──────── Source text

Snowball is a small string processing language for creating
stemming algorithms for use in Information Retrieval, plus a collection of
stemming algorithms implemented using it.
It was originally designed
and built by Martin
Porter. Martin retired from development in 2014 and Snowball is now
maintained as a community project. Martin originally chose the name Snowball as
a tribute to SNOBOL, the
excellent string handling language from the 1960s. It now also serves as a
metaphor for how the project grows by gathering contributions over time.
The Snowball compiler translates a Snowball program into source code in another
language - currently Ada, ISO C, C#, Go, Java, Javascript, Object Pascal,
Python and Rust are supported.
What is Stemming?
Stemming maps different forms of the same word to a common "stem" - for
example, the English stemmer maps connection, connections,
connective, connected, and connecting to connect.
So a searching for connected would also find documents which only
have the other forms.
This stem form is often a word itself, but this is not always the case as
this is not a requirement for text search systems, which are the intended
field of use. We also aim to conflate words with the same meaning, rather
than all words with a common linguistic root (so awe and awful
don't have the same stem), and over-stemming is more problematic than
under-stemming so we tend not to stem in cases that are hard to resolve. If
you want to always reduce words to a root form and/or get a root form which is
itself a word then Snowball's stemming algorithms likely aren't the right
answer.

────────────────
──────── Given data

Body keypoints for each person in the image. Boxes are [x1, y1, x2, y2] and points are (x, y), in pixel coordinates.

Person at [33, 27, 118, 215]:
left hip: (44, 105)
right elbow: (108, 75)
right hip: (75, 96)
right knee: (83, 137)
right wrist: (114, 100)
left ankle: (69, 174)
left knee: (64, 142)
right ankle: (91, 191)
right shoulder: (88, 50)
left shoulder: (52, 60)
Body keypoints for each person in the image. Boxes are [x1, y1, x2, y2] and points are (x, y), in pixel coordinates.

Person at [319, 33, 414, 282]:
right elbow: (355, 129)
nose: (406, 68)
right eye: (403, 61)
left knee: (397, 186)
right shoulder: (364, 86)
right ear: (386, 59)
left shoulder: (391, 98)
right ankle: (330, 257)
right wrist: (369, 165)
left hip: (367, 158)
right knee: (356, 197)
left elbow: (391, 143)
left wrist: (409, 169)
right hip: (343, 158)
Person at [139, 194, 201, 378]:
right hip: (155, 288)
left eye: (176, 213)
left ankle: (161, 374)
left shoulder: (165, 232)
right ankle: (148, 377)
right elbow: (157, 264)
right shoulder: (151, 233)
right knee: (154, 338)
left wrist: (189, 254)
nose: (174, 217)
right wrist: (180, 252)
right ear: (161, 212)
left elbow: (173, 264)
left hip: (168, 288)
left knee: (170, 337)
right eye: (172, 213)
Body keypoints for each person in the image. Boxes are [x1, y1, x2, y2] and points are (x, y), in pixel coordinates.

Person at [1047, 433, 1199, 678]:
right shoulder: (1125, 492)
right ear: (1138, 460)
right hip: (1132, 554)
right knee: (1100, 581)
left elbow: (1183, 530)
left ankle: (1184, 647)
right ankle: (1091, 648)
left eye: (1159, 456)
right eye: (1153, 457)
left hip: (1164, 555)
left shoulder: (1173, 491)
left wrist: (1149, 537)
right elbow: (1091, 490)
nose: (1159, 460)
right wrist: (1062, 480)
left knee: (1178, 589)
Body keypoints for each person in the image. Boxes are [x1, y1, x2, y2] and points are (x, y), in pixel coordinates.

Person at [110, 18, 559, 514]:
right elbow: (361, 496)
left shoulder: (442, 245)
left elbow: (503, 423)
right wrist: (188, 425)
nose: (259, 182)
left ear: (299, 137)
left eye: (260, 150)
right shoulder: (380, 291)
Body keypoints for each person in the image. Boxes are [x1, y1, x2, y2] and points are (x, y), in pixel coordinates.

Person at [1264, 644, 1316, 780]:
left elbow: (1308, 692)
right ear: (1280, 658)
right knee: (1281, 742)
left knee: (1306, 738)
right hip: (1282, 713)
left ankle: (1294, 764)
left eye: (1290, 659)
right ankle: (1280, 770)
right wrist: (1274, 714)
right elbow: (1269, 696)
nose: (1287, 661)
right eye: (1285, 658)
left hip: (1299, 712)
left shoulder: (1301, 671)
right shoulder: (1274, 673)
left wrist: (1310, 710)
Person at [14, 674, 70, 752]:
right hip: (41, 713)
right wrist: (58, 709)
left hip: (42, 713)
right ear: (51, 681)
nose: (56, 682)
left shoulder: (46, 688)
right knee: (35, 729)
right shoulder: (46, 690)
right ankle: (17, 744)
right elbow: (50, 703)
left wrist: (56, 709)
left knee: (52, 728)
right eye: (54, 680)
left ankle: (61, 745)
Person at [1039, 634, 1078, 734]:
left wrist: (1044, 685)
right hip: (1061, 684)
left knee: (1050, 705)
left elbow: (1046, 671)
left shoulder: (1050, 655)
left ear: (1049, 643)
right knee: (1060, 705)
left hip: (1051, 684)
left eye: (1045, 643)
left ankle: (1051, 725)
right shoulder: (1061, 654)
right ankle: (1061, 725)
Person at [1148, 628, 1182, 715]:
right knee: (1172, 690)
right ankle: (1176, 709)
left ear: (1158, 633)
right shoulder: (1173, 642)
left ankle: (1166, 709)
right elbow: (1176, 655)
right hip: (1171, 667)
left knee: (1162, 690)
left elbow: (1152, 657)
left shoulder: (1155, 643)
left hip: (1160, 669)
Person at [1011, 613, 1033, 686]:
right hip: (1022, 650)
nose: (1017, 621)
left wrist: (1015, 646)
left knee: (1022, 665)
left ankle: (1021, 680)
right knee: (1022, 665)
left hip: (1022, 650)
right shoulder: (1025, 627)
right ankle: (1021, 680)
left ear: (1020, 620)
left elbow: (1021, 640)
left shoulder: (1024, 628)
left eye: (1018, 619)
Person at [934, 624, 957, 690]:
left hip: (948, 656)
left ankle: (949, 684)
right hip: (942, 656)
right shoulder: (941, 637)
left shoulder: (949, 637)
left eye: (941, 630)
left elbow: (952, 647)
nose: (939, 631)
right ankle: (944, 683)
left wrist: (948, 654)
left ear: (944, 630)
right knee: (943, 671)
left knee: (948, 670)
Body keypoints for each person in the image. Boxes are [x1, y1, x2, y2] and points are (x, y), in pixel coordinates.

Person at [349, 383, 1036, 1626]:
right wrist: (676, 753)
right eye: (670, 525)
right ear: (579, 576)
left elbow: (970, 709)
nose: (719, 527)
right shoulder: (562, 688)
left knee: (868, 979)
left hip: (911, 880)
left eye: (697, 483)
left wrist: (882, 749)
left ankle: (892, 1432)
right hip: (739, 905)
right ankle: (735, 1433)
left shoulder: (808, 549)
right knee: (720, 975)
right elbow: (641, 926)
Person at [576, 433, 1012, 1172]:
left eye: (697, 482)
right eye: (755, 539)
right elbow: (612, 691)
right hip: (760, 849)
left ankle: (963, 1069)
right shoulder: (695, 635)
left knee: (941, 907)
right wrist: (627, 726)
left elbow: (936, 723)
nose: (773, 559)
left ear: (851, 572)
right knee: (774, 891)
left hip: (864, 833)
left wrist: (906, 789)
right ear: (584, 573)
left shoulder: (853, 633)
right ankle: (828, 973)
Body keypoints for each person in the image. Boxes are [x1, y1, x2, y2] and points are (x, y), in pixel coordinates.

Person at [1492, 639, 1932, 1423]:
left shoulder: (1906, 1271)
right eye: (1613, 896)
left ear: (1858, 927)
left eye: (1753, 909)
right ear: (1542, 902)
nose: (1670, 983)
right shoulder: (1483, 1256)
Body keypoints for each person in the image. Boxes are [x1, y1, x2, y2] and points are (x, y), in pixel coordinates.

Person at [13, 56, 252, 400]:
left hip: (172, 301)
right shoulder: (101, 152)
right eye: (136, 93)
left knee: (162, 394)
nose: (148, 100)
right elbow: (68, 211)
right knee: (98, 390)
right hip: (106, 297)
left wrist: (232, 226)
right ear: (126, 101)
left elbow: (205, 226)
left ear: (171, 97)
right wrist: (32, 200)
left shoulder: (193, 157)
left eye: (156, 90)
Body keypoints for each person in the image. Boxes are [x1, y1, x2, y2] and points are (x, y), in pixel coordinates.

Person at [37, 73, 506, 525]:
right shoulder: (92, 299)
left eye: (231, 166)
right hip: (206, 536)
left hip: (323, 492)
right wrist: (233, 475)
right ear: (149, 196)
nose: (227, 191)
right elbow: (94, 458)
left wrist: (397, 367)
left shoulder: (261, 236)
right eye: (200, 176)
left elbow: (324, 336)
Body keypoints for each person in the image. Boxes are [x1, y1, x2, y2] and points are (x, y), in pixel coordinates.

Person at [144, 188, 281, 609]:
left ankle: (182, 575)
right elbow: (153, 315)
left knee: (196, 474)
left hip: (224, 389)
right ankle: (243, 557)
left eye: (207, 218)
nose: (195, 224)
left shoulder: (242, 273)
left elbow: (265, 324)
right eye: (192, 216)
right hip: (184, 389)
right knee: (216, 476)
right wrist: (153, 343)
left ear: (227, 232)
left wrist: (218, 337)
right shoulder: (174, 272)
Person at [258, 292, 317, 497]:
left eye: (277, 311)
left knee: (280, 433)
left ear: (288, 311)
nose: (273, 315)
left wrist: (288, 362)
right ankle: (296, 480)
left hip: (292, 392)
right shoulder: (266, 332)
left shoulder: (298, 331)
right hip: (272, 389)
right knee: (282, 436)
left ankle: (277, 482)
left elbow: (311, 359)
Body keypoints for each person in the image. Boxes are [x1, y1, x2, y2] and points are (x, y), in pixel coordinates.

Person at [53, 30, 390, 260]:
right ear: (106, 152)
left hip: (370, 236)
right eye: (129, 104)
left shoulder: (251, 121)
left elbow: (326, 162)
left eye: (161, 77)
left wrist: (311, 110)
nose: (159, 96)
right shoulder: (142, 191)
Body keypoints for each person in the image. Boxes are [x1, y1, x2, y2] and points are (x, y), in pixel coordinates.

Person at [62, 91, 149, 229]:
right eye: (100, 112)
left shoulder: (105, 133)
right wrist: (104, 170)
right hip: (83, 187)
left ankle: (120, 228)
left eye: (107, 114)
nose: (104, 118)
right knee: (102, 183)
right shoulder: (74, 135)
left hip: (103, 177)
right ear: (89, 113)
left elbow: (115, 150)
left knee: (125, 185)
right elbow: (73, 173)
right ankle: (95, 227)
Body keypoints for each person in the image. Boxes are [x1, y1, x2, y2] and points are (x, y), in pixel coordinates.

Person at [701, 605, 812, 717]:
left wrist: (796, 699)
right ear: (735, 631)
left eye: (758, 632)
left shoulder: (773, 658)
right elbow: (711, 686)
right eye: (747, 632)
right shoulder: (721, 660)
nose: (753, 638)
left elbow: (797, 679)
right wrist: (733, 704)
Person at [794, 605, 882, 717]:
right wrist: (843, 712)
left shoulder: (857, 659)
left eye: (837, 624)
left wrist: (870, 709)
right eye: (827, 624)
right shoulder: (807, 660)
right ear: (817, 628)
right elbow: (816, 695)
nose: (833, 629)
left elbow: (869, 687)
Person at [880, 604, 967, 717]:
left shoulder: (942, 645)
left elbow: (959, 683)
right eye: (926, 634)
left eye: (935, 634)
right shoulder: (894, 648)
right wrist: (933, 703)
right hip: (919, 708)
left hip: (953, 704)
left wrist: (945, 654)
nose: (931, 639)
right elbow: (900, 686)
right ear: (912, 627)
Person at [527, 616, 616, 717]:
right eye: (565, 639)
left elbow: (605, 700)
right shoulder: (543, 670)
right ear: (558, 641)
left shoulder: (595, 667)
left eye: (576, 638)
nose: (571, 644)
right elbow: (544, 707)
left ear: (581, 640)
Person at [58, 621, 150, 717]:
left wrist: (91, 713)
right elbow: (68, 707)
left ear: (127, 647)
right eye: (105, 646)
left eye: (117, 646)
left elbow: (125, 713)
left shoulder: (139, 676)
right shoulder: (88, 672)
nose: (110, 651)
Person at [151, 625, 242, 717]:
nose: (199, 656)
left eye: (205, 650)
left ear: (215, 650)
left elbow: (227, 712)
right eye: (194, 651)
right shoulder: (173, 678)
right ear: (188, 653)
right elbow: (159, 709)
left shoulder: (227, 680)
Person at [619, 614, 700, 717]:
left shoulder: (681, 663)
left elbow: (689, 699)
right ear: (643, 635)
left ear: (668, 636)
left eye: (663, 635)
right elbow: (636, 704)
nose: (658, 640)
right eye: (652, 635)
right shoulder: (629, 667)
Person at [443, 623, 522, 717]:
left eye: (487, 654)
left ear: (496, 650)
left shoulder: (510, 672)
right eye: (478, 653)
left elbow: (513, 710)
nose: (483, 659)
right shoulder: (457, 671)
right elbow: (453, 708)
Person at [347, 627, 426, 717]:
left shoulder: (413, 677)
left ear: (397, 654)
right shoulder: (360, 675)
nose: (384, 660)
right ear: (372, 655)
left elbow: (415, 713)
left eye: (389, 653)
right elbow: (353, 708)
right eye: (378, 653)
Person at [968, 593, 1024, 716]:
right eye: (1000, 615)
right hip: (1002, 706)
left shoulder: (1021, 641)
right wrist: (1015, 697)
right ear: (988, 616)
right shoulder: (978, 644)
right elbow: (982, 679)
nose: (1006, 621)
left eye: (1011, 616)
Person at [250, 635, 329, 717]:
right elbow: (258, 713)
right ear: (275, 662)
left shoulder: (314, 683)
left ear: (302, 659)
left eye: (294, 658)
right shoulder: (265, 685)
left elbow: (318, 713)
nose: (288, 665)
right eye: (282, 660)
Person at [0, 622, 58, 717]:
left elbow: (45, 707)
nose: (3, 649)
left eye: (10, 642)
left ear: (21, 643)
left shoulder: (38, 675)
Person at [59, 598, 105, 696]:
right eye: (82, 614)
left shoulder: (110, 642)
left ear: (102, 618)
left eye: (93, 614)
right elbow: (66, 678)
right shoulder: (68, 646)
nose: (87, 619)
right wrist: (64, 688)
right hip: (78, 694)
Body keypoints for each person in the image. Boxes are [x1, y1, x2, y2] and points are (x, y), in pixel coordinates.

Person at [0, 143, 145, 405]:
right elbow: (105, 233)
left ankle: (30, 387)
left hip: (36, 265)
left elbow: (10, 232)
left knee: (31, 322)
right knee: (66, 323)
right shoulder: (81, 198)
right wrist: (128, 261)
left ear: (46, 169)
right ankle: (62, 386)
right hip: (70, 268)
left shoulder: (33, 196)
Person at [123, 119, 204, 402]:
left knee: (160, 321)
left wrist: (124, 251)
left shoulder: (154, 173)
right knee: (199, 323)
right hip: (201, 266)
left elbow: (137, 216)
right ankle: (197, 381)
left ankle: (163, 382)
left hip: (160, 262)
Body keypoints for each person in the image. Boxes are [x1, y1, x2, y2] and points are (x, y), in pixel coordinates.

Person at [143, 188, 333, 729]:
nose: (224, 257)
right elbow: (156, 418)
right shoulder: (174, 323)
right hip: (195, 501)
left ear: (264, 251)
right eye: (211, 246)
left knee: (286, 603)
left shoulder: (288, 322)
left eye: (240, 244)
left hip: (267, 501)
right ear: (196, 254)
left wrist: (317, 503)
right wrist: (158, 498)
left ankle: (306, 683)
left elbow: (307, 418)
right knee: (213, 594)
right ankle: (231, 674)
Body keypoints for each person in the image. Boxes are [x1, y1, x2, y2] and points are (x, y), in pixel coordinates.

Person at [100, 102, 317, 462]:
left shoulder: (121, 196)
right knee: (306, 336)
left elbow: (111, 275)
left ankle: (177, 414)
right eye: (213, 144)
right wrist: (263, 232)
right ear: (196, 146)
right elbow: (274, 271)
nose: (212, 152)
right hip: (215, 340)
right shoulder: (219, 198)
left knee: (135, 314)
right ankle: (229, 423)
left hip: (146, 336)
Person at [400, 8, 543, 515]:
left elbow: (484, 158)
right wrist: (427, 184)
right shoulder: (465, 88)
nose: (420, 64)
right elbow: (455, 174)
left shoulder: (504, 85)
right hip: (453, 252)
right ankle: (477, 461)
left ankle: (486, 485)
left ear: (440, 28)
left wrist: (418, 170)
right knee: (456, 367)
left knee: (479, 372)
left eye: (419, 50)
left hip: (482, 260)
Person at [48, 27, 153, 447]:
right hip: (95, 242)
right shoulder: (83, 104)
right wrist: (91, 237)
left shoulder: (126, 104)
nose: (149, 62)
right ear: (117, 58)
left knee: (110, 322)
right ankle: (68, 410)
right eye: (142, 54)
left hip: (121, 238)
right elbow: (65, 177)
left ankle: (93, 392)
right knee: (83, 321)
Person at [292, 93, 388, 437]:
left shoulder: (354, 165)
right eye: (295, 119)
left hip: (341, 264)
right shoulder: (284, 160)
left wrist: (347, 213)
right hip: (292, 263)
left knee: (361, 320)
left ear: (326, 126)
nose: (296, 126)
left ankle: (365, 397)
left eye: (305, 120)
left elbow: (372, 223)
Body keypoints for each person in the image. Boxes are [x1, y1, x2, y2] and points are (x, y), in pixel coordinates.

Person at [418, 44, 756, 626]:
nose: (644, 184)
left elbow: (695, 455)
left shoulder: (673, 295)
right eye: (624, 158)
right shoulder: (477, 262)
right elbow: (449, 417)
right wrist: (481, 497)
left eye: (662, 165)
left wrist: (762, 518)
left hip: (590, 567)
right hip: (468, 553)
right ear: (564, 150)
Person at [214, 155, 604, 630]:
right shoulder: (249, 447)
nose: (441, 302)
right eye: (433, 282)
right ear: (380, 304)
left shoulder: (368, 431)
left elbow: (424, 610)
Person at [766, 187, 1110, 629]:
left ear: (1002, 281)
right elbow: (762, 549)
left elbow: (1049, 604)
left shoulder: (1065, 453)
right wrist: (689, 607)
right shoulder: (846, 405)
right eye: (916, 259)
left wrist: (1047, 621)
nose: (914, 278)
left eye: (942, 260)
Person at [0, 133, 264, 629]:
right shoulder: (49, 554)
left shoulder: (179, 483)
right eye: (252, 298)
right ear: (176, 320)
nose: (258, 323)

────────────────

» **Work order A**
Could you repeat the passage of the Snowball page starting at "Snowball is a" and ending at "implemented using it.", switching "string processing language" to "text processing language"?
» **Work order B**
Can you carry on the Snowball page from its last sentence?

» **Expected output A**
Snowball is a small text processing language for creating
stemming algorithms for use in Information Retrieval, plus a collection of
stemming algorithms implemented using it.

» **Expected output B**
Please address all Snowball-related mail to the snowball-discuss mailing list.
Any such mail sent directly to individual developers may be answered less
speedily, and in any case they reserve the right to post their answers on snowball-discuss.
Major events
-
Sep 2023 - Estonian stemming algorithm contributed by Linda Freienthal.
-
Nov 2021 - Snowball 2.2.0 released!
-
Jan 2021 - Snowball 2.1.0 released.
-
Jan 2021 - Armenian stemmer from Astghik Mkrtchyan merged into the distribution.
-
Jan 2021 - Ada backend contributed by Stephane Carrez.
-
Nov 2020 - Yiddish stemming algorithm contributed by Assaf Urieli.
-
Oct 2019 - Serbian stemming algorithm contributed by Stefan Petkovic and Dragan Ivanovic.
-
Oct 2019 - Snowball 2.0.0 released.
-
Aug 2019 - Hindi stemming algorithm contributed by Olly Betts.
-
Aug 2019 - Basque and Catalan merged into the distribution.
-
Oct 2018 - Greek stemming algorithm contributed by Oleg Smirnov.
-
Jun 2018 - Object pascal backend from Wout van Wezel merged.
-
May 2018 - Lithuanian stemming algorithm contributed by Dainius Jocas.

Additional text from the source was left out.